Shares of CVS Health Corp. (NYSE:CVS), an integrated healthcare Goliath, slipped 6.4% in early morning trading after Amazon.com, Inc. (NASDAQ:AMZN), Berkshire Hathaway Inc. (NYSE:BRK-A) (NYSE:BRK-B), and JPMorgan Chase & Co. (NYSE:JPM) announced the formation of a not-for-profit venture tasked with reducing healthcare costs for their U.S.-based employees. The stock was down 4.4% as of 11:16 a.m. EST on Tuesday.
The purpose of the three-partner venture, which I'll be calling "JPHathazon" until it has an official name, is to improve employee satisfaction and reduce costs. Reducing costs is CVS Health's job, or at least that's how it markets pharmacy benefits management (PBM) services that contributed 71% of total revenue in the latest reported quarter.
During the decade ended 2016, prescription drug spending in the U.S. rose 39% to $328.6 billion.
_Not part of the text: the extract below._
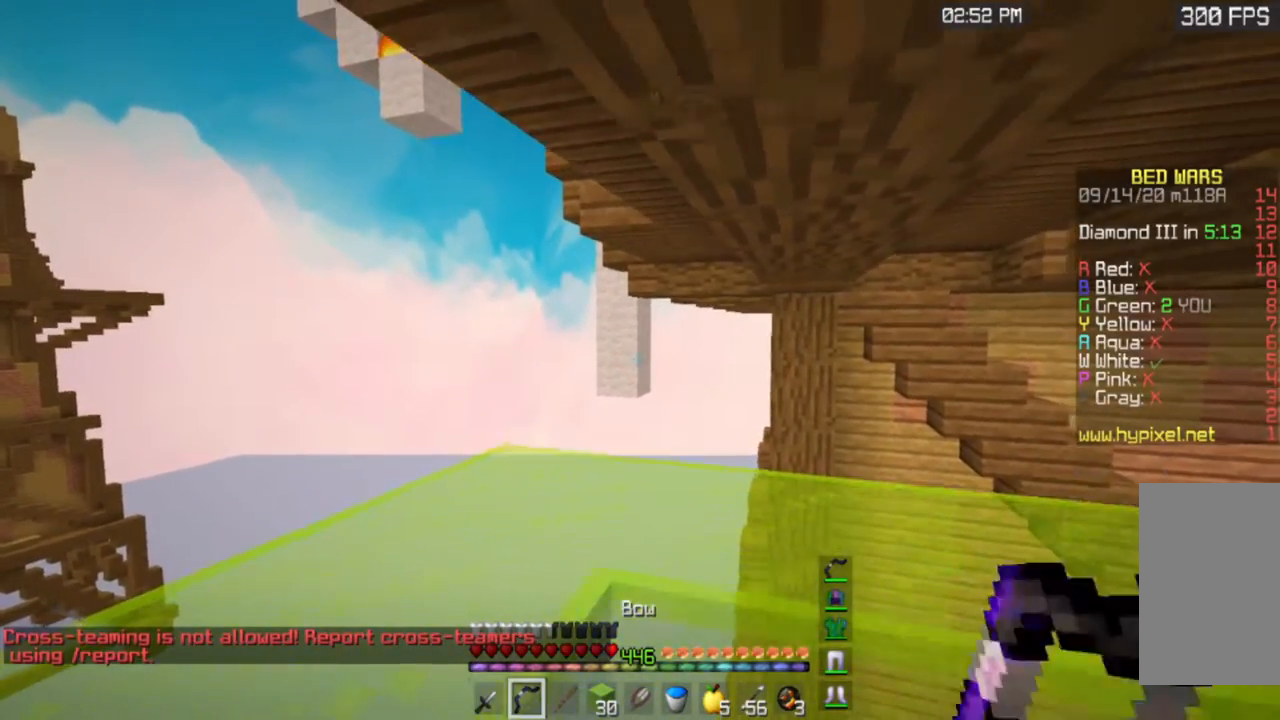
{"keys": ["a", "s"], "mouse": [], "events": [[350, "a", "down"]]}
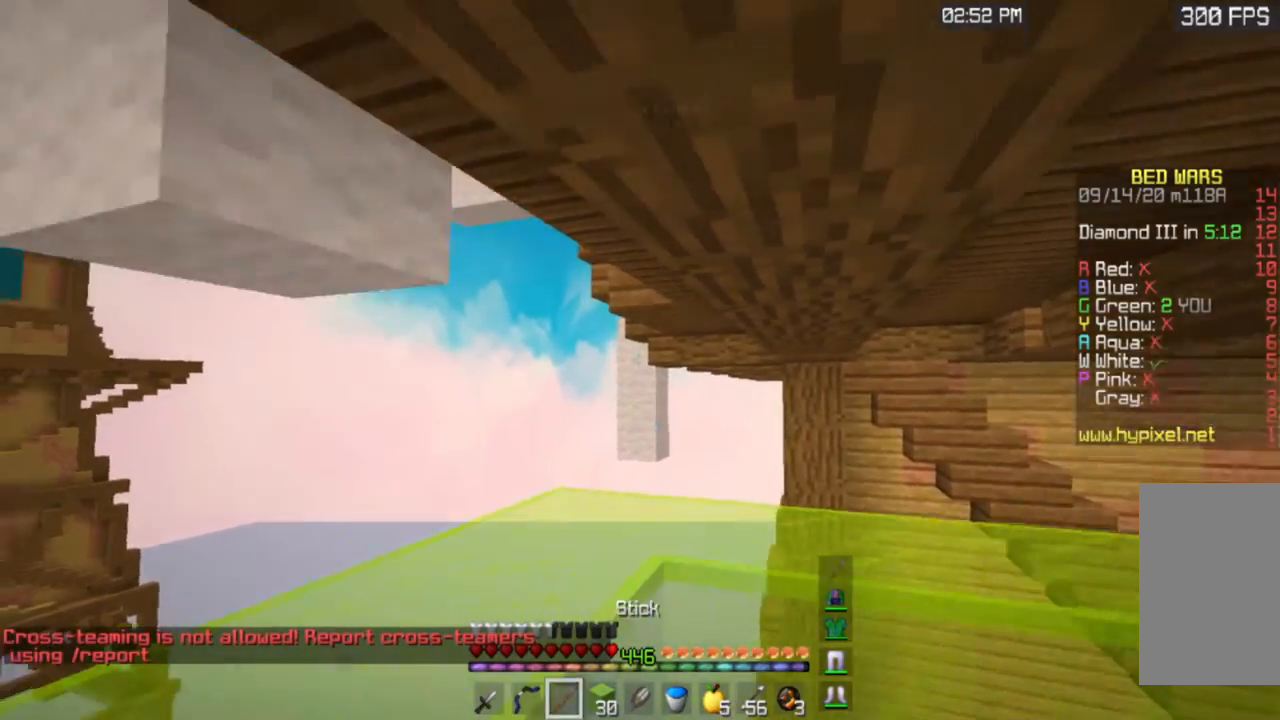
{"keys": [], "mouse": [], "events": [[334, "s", "up"], [384, "a", "up"]]}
That was a bit slower than total healthcare spending, which rose 45% to $3.3 trillion over the same period, but employers that hire CVS Health and its peers to lower costs aren't impressed. A recent survey of 88 employers with more than 5,000 employees from the National Pharmaceutical Council found just 41% rank their PBM's ability to negotiate with drugmakers to achieve cost savings as very good.
CVS Health's PBM boasted a 97% client retention rate for 2018, which is encouraging for now. One of employers' biggest complaints, though, is a lack of transparency. PBMs use their size to wrangle rebates from drugmakers on behalf of employers, but the exact size of those rebates and the percentage they actually pass on to their clients are closely guarded secrets.
Lack of transparency across the healthcare sector drives employers, and patients, up the wall. JPHathazon was light on operational details, but transparency is in its crosshairs. The partnership's initial focus will be "technology solutions" to provide its own employees with transparent healthcare at a reasonable cost.